About 5.2 million people were receiving treatment in 2009, the latest year for which global data are available, of more than 15 million who needed drugs, according to the Joint United Nations Program on HIV/AIDS, or UNAIDS.
Any scale-up in prevention efforts will require new funding, but the global economic crisis has slowed donations. Governments' contributions to the fight against AIDS dropped 9.7% in 2010, to $6.9 billion, from $7.6 billion in 2009, according to the Kaiser Family Foundation and UNAIDS. U.S. funding for global AIDS programs for fiscal 2011, including the U.S. contribution to the Global Fund to Fight AIDS, Tuberculosis and Malaria, was about $28 million less than for fiscal 2010. The U.S. is the world's largest AIDS donor.
Both the House and the Senate are considering appropriations for global health, including for HIV/AIDS, that are below President Barack Obama's request for fiscal 2012. That could mean a slight reduction in funding from fiscal 2011, said Jennifer Kates, director of Global Health and HIV Policy at Kaiser.

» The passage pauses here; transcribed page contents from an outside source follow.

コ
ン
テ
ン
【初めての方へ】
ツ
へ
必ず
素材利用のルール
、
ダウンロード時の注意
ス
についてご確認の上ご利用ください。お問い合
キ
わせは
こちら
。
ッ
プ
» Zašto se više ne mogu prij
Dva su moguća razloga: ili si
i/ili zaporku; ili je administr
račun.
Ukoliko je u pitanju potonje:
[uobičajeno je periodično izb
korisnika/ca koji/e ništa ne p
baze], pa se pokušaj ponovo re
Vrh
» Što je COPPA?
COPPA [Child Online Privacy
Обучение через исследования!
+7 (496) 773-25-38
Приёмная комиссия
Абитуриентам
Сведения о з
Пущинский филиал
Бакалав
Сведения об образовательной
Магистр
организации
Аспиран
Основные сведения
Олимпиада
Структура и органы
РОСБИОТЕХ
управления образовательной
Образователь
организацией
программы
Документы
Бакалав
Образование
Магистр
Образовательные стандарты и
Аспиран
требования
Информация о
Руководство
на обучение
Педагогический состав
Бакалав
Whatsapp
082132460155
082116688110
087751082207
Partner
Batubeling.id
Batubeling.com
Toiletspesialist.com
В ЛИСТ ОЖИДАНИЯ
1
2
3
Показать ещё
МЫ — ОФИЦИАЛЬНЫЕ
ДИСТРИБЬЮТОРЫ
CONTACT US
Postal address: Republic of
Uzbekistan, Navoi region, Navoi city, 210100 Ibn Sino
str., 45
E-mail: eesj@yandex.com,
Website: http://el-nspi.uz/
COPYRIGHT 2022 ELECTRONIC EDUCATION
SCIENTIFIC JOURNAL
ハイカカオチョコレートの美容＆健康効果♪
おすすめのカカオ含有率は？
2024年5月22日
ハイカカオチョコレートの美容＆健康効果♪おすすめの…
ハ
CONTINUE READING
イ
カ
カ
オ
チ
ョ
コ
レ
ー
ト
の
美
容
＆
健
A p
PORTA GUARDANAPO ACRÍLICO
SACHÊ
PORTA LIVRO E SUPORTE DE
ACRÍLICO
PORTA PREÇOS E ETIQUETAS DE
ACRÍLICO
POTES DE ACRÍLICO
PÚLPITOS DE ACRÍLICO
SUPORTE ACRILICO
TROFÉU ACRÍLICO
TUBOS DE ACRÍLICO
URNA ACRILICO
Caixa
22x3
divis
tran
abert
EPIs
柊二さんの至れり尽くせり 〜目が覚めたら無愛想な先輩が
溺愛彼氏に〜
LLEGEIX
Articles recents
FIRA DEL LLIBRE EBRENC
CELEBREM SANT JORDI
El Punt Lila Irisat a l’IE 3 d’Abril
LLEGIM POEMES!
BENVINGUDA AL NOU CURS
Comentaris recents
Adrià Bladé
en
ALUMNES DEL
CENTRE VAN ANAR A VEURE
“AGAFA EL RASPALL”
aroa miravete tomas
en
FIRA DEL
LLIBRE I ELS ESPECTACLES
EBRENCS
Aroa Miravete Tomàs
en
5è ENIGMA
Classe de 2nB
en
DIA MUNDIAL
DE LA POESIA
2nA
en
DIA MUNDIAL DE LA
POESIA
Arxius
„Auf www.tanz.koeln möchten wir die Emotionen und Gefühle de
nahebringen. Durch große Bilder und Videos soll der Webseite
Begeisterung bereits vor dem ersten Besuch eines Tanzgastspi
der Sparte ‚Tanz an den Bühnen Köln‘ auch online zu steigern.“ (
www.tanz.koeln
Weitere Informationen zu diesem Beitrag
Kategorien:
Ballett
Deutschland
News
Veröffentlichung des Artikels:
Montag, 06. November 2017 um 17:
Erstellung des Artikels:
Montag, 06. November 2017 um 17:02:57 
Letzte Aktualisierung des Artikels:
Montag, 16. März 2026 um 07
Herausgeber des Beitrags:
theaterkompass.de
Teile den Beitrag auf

Paul Zeitz, vice president of policy for Act V: The End of AIDS, an awareness and advocacy organization, said the Obama administration must expand targets for the number of people to put on treatment, protect U.S. funding for a successful program and corral global support. "We have to step up, but the world has to step up. We have this extraordinary opportunity if we work together," he said.
While funding has declined, U.S. officials say they have cut the costs of drugs and delivery. The U.S. President's Emergency Plan for AIDS Relief spent $440 on treatment and care for each patient in 2010, 57% less than the $1,050 spent per person in 2004, when the program launched, John Blandford, an economist with the Centers for Disease Control and Prevention's global AIDS program, said in a recent interview. The savings come from a shift to generic drugs, reaping the benefits of initial investments in health systems, and supply chain efficiencies, he said. More than 3.2 million people were receiving treatment through the U.S. program as of September 2010.
AIDS care programs are also likely to pay for themselves in developing countries through increased labor productivity and averted orphan and patient care costs, according to a study published last month in the open-access journal PLoS ONE. The authors found the return on investment from $14.2 billion spent on 3.5 million patients on treatment would be between $12 billion and $34 billion between 2011 and 2020.
The most likely economic gain over that time period would be between $20 billion and $25 billion, based on the best information available on how AIDS treatment restores worker productivity and on other factors, said Robert Hecht, a managing director at the Results for Development Institute in Washington and a co-author of the study. The study was done before the research was published showing how strongly early access to AIDS drugs can prevent transmission, a finding that could raise returns, he said.
"We intend to keep working on this," he said. "We want to factor in the preventive effect."